En verano las moscas humanas  se reúnen en  balnearios, apartamentos y hoteles. En su  pulcro concierto, bailan a medianoche. O atacan, sin uñas. Su zumbada  música es inconfundible. Marcel Proust decía que ellas componían pequeñas sinfonías que eran como la música de cámara del estío.

Escribo desde el Hotel Charleston de Cartagena de Indias. Aquí, frente al Pacífico y sitiado por moscas tropicales, rodeado de un mundo alucinante  de moscas sin ley,  encuentro amigos mallorquines y les hablo de Biel Mesquida, al que, poco antes de salir de Barcelona, vi en Saló de lectura, el formidable programa de Emilio Manzano. Les explico a los mallorquines que en su nuevo libro, Els detalls del mon, Mesquida  ha llevado a cabo un implacable retrato moral de Mallorca. Me miran como si mi  nariz fuera la de Cleopatra.  Su escritura sensorial, les digo,  está pensada  para lectores que lean con todo el cuerpo. El libro apuesta fuerte y brillantemente por el fragmento, como si quisiera descubrir el secreto del mar meditando sobre gotas de rocío. Contiene ochenta píldoras, ochenta  gotas de escarcha con las que el autor confía en dar a los lectores una energía saludable. Si en la sopas siempre hay una mosca, Els detalls del mon  también tiene la suya. La mosca está en la página 87 y escala la cima de un pastelito de té. Aquí, en Cartagena de Indias,  los pastelitos son pastelazos, el sol calienta y  las moscas  se beben  nuestro ron.

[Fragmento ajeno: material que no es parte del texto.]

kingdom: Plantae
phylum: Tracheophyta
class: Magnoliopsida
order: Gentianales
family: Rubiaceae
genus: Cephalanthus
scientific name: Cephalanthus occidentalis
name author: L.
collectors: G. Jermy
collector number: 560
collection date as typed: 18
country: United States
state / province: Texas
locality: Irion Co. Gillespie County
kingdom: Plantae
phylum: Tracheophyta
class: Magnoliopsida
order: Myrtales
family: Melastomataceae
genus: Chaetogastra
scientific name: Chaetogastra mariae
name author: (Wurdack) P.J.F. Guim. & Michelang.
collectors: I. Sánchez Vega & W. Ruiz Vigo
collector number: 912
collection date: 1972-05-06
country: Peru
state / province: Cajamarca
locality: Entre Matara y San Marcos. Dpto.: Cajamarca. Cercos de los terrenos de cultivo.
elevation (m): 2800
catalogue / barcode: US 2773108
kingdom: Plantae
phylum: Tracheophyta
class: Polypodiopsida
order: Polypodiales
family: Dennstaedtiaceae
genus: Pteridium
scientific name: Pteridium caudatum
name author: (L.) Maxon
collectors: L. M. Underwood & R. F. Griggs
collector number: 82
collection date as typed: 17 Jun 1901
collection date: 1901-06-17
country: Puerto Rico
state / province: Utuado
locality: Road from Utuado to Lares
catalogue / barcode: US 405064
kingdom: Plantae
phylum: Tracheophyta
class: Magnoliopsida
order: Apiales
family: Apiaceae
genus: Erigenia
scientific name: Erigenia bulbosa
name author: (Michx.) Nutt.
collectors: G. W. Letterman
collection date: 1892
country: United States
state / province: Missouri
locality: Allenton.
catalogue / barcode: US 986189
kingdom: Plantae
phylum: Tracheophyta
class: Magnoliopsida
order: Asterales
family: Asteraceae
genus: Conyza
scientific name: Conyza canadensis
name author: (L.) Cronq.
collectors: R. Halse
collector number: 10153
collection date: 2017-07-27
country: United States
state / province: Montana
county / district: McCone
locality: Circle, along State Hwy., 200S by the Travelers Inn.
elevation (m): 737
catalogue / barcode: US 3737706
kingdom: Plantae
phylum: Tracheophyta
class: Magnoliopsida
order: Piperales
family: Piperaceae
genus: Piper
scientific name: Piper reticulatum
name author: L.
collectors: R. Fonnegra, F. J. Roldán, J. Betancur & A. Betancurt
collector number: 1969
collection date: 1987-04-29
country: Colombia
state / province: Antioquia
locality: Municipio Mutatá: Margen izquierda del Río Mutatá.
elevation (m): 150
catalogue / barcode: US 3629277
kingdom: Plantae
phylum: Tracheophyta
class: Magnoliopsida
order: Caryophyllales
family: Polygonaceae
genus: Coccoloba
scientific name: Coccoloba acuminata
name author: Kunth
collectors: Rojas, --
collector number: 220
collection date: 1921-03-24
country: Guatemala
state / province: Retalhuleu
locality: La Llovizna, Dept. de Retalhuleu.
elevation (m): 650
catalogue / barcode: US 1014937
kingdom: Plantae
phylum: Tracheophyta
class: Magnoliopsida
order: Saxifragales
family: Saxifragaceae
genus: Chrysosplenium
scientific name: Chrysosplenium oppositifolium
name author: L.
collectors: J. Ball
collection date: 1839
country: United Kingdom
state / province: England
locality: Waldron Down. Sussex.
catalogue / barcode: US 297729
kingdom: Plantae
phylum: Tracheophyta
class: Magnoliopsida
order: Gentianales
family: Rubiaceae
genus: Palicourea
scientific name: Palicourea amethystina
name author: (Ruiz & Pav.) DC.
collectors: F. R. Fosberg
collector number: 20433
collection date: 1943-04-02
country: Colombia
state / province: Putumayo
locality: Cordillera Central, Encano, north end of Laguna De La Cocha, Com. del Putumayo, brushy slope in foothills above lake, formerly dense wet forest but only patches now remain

“¿Alguien oyó alguna vez toser a las moscas?”, preguntaban los hermanos Grimm en un cuento que leí de niño y cuyo título he olvidado, pero no así  aquella pregunta  que me ha acompañado siempre y me persigue ahora aquí en esta terraza del Charleston mientras una mosca me zumba por la oreja y trata de posarse sobre mi nariz. Un serio incordio hasta que comienza a ahogarse imprevistamente en un zumo de tomate. La remato de forma criminal, la mato con  toneladas de sal y  pimienta. No soy Cleopatra, me digo satisfecho. La mosca ha muerto, a las doce y cinco de la mañana.